Johannesburg, 23 Aug 2010

In a 2008 report on virtualisation, Gartner predicted: "Virtualisation will be the highest-impact trend changing infrastructure and operations through 2012".1 Today, virtualisation and the various benefits it offers to the enterprise are top of mind for business and IT leaders looking to optimise their operations.

As with all groundbreaking developments in the IT world, however, virtualisation also has a number of challenges associated with it. If these issues are not dealt with effectively, organisations could end up with solutions that consume significant resources while failing to deliver the expected benefits.

"By considering the technical and operations risks inherent in any virtualisation strategy, companies can limit the potentially negative impacts while extending the benefits to deliver maximum effectiveness," says Rob Picton, Dimension Data's product manager for operations management. "Proactively identifying and addressing these risks at the start of a project is the optimal strategy to facilitate the rapid and successful adoption of virtual technology in business, both now and in the future."

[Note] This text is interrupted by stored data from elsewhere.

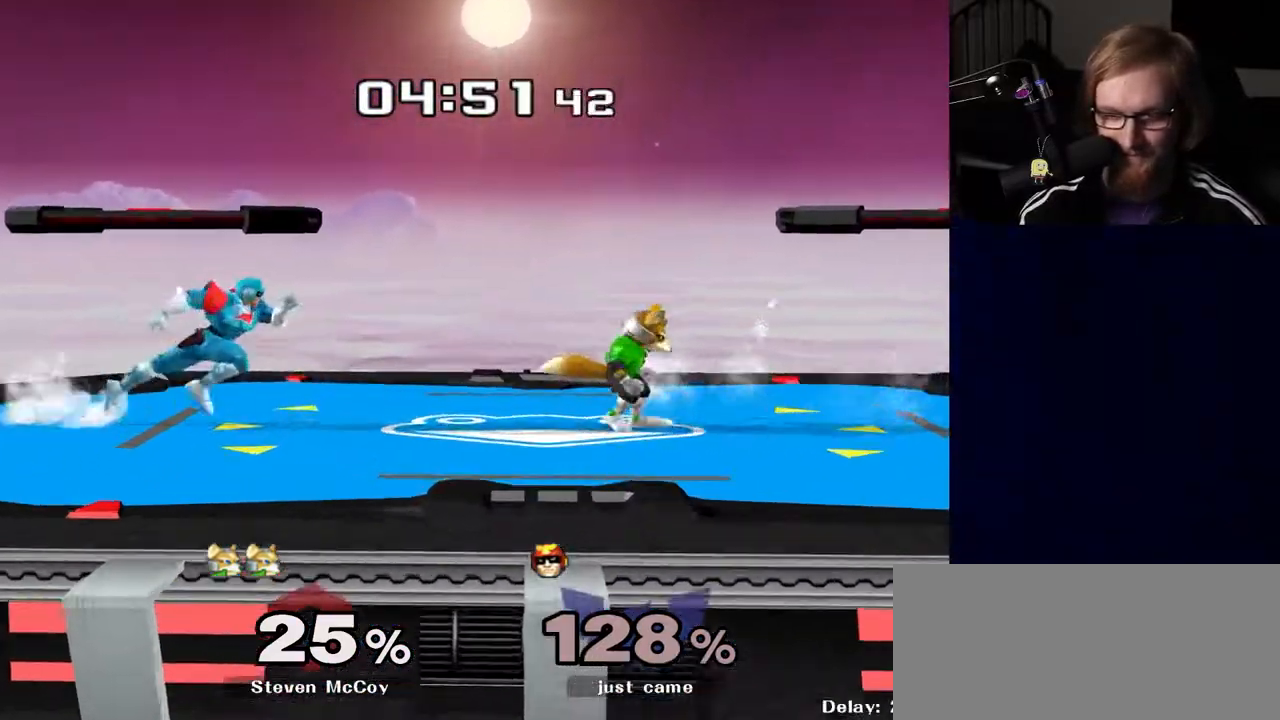
{"buttons": [], "left_stick": "down-right", "right_stick": "center", "events": [[33, "Y", "down"], [67, "Y", "up"], [133, "right_stick", "down"], [217, "right_stick", "center"], [483, "left_stick", "down-right"]]}
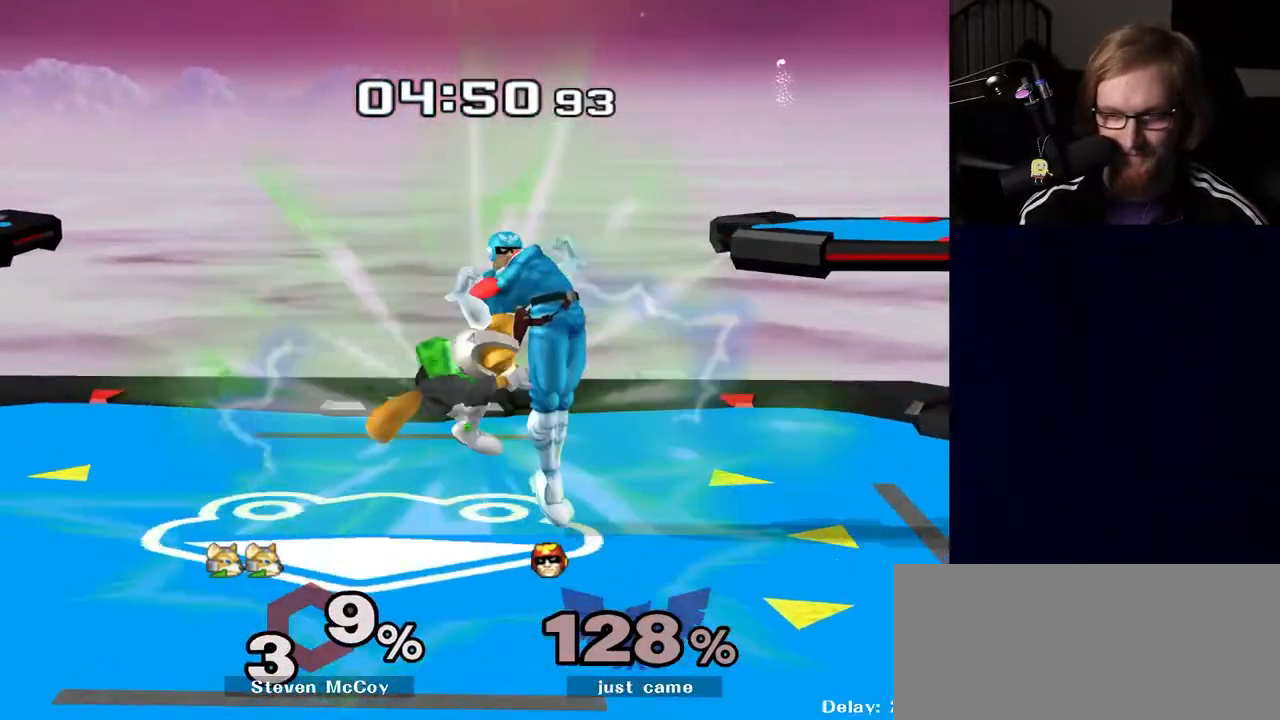
{"buttons": [], "left_stick": "center", "right_stick": "center", "events": [[17, "left_stick", "down"], [50, "R1", "down"], [117, "left_stick", "center"], [167, "R1", "up"], [333, "left_stick", "left"], [467, "left_stick", "center"]]}
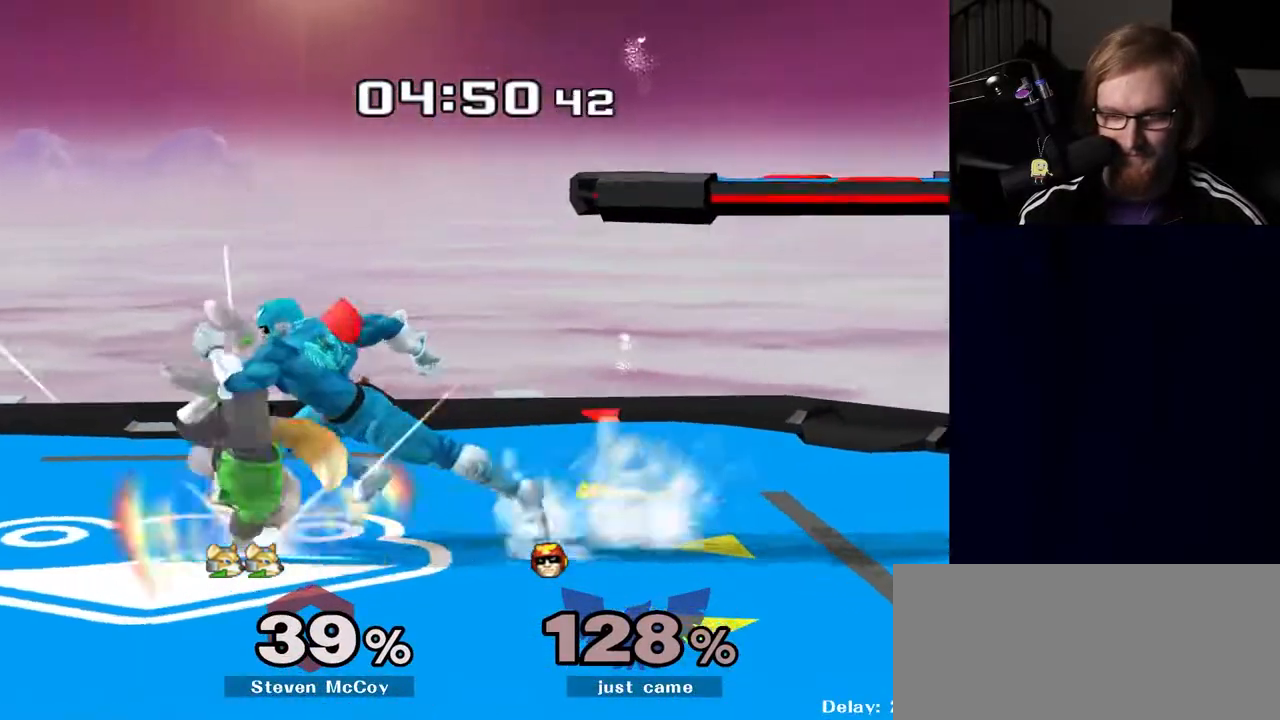
{"buttons": [], "left_stick": "right", "right_stick": "center", "events": [[67, "Y", "down"], [117, "Y", "up"], [167, "Y", "down"], [183, "left_stick", "right"], [317, "Y", "up"]]}
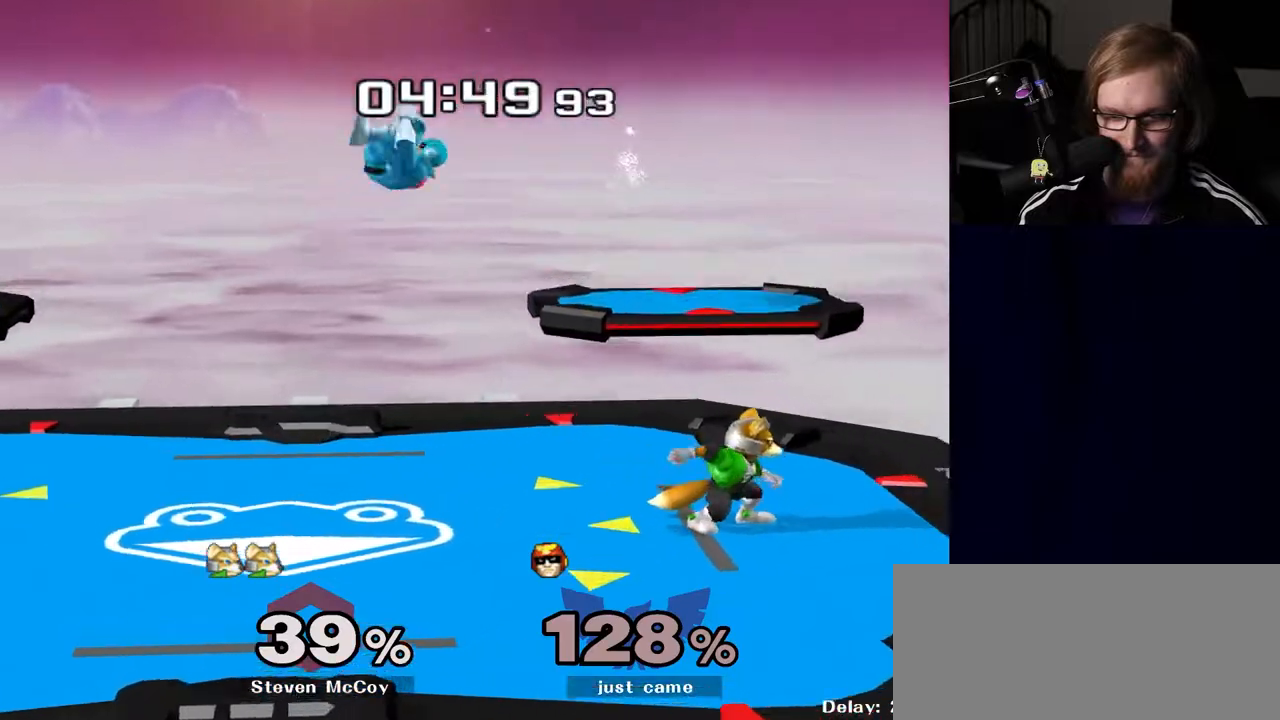
{"buttons": [], "left_stick": "left", "right_stick": "center", "events": [[17, "right_stick", "up-right"], [33, "left_stick", "down"], [117, "right_stick", "center"], [167, "R1", "down"], [167, "left_stick", "right"], [217, "left_stick", "center"], [283, "R1", "up"], [367, "left_stick", "left"]]}
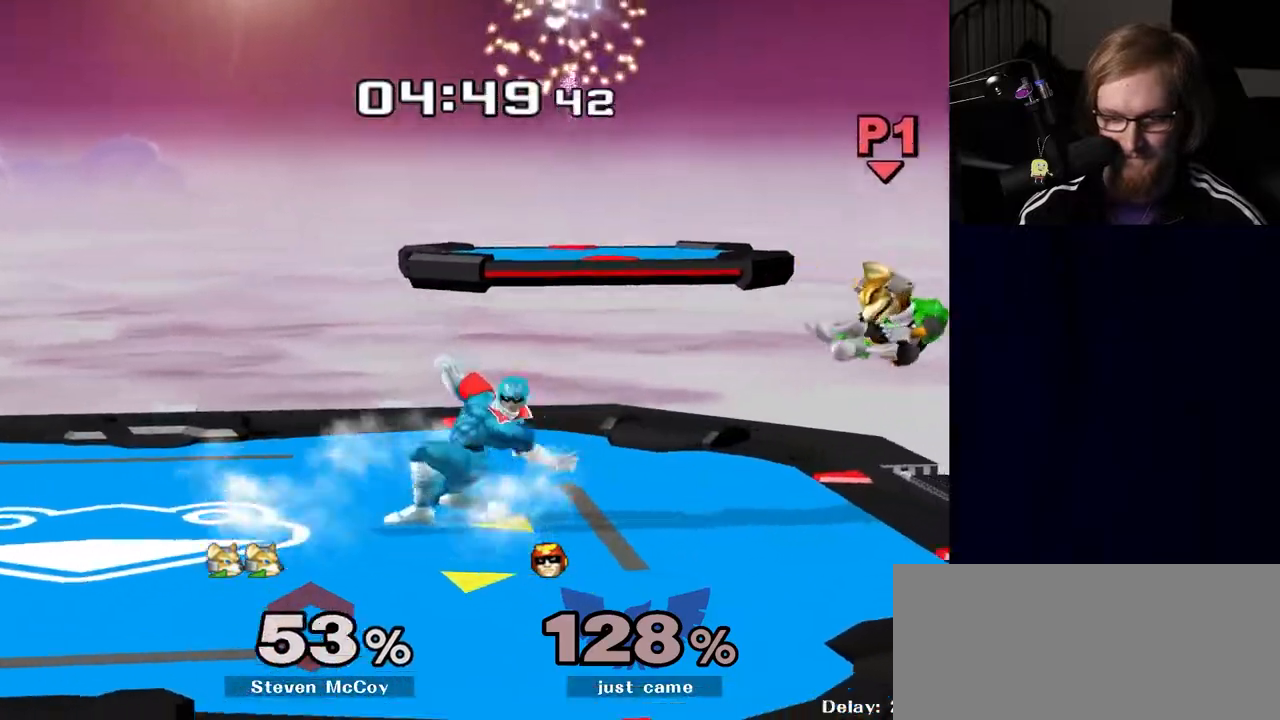
{"buttons": [], "left_stick": "right", "right_stick": "center", "events": [[50, "left_stick", "center"], [283, "left_stick", "right"], [333, "Y", "down"], [383, "Y", "up"]]}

Picton believes there are three primary areas associated with the adoption of virtualisation driving operational risk into businesses:

1. Existing management tools may not be compatible with the virtualisation element manager. The organisation's existing service management tools may be able to discover virtual machines, but will be unable to collect detailed information and implement existing management processes. This results in the physical and virtual domains being managed independently, which in turn negatively affects an organisation's ability to find the root cause of faults and manage application performance across the whole infrastructure.
2. Processes may be poorly defined or immature. Virtualisation brings substantial operational changes to the business environment due to the speed of deploying and moving fully functional virtual machines. Traditional processes may not be able to address the virtual environment effectively.
3. Lack of skills creates additional operations risks. The more virtualisation is implemented, the more skills are needed in what is still a fairly new technical field.

Failing to deal with these challenges at the start of the project will increase the cost of the rollout and reduce its effectiveness.

Effective assessment

The way to overcome these challenges is by understanding the impact they will have on business operations and develop strategies to overcome them before the project is hamstrung. An IT service management (ITSM) risk assessment for virtualisation is the optimal approach to defining and mitigating the risks business faces.

This assessment probes the core of the organisation's service management environment, covering technology, processes and people (skills). The maturity and capability of these three areas are analysed in context of the progress and desired outcome of the virtualisation project and the impact they could have in future.

"The assessment will help business identify the service management tools being used (technology), the process maturity in place and the skills available for IT operations to accurately define the operational risk for each of these areas in a virtualisation project," adds Picton. "It's important to also analyse these three areas in the context of future plans and expectations to avoid the risks increasing and unexpectedly impeding operations as the solution expands.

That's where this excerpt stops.